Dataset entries
****************************************
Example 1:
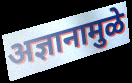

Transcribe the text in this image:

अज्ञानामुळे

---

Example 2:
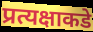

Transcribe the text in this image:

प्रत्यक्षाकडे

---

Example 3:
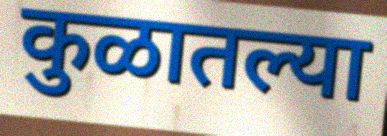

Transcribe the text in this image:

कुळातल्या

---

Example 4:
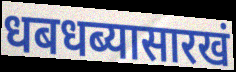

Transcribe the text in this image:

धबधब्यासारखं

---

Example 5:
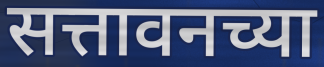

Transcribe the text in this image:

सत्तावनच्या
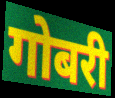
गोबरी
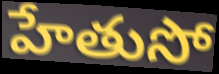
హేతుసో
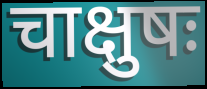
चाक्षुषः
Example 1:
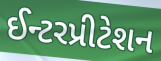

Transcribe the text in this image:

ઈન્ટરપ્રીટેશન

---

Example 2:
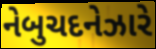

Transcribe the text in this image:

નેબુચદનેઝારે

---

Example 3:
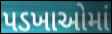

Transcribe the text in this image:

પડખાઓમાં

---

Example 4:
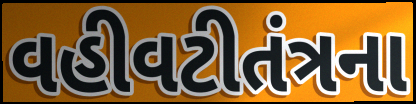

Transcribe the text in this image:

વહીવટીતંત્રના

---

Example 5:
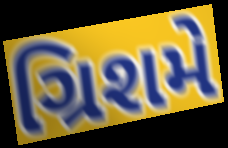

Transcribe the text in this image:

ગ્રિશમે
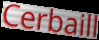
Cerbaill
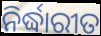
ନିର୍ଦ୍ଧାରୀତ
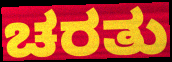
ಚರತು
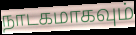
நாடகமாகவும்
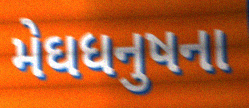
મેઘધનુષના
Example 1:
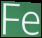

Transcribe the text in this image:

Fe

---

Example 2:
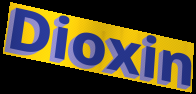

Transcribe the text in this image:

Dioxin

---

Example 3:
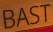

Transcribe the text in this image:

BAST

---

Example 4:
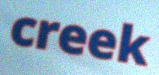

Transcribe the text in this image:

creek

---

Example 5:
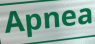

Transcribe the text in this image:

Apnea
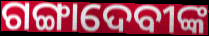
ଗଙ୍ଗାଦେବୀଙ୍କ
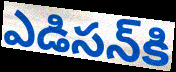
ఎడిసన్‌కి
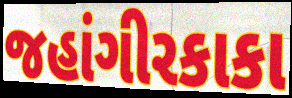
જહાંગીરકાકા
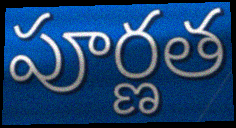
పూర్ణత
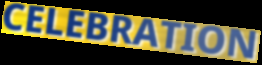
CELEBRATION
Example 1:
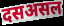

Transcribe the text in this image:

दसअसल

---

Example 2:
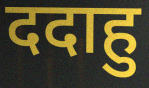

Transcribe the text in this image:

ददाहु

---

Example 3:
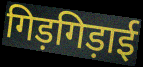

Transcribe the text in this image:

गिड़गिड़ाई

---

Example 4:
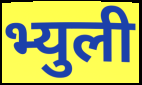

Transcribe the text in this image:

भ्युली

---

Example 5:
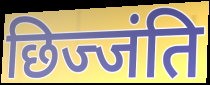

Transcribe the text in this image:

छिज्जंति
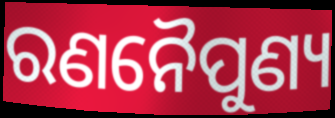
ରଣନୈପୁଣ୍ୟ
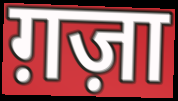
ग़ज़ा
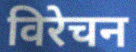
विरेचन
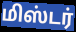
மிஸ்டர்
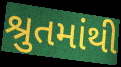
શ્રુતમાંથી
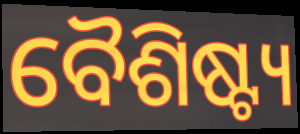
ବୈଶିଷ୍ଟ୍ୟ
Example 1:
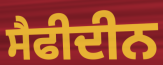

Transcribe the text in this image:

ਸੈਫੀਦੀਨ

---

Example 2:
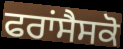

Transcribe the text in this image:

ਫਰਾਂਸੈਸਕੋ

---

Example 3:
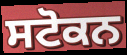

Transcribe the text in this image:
****************************************
Write out every entry above exactly, minus the pictures.

Example 1:

Transcribe the text in this image:

अज्ञानामुळे

---

Example 2:

Transcribe the text in this image:

प्रत्यक्षाकडे

---

Example 3:

Transcribe the text in this image:

कुळातल्या

---

Example 4:

Transcribe the text in this image:

धबधब्यासारखं

---

Example 5:

Transcribe the text in this image:

सत्तावनच्या
गोबरी
హేతుసో
चाक्षुषः
Example 1:

Transcribe the text in this image:

ઈન્ટરપ્રીટેશન

---

Example 2:

Transcribe the text in this image:

નેબુચદનેઝારે

---

Example 3:

Transcribe the text in this image:

પડખાઓમાં

---

Example 4:

Transcribe the text in this image:

વહીવટીતંત્રના

---

Example 5:

Transcribe the text in this image:

ગ્રિશમે
Cerbaill
ନିର୍ଦ୍ଧାରୀତ
ಚರತು
நாடகமாகவும்
મેઘધનુષના
Example 1:

Transcribe the text in this image:

Fe

---

Example 2:

Transcribe the text in this image:

Dioxin

---

Example 3:

Transcribe the text in this image:

BAST

---

Example 4:

Transcribe the text in this image:

creek

---

Example 5:

Transcribe the text in this image:

Apnea
ଗଙ୍ଗାଦେବୀଙ୍କ
ఎడిసన్‌కి
જહાંગીરકાકા
పూర్ణత
CELEBRATION
Example 1:

Transcribe the text in this image:

दसअसल

---

Example 2:

Transcribe the text in this image:

ददाहु

---

Example 3:

Transcribe the text in this image:

गिड़गिड़ाई

---

Example 4:

Transcribe the text in this image:

भ्युली

---

Example 5:

Transcribe the text in this image:

छिज्जंति
ରଣନୈପୁଣ୍ୟ
ग़ज़ा
विरेचन
மிஸ்டர்
શ્રુતમાંથી
ବୈଶିଷ୍ଟ୍ୟ
Example 1:

Transcribe the text in this image:

ਸੈਫੀਦੀਨ

---

Example 2:

Transcribe the text in this image:

ਫਰਾਂਸੈਸਕੋ

---

Example 3:

Transcribe the text in this image:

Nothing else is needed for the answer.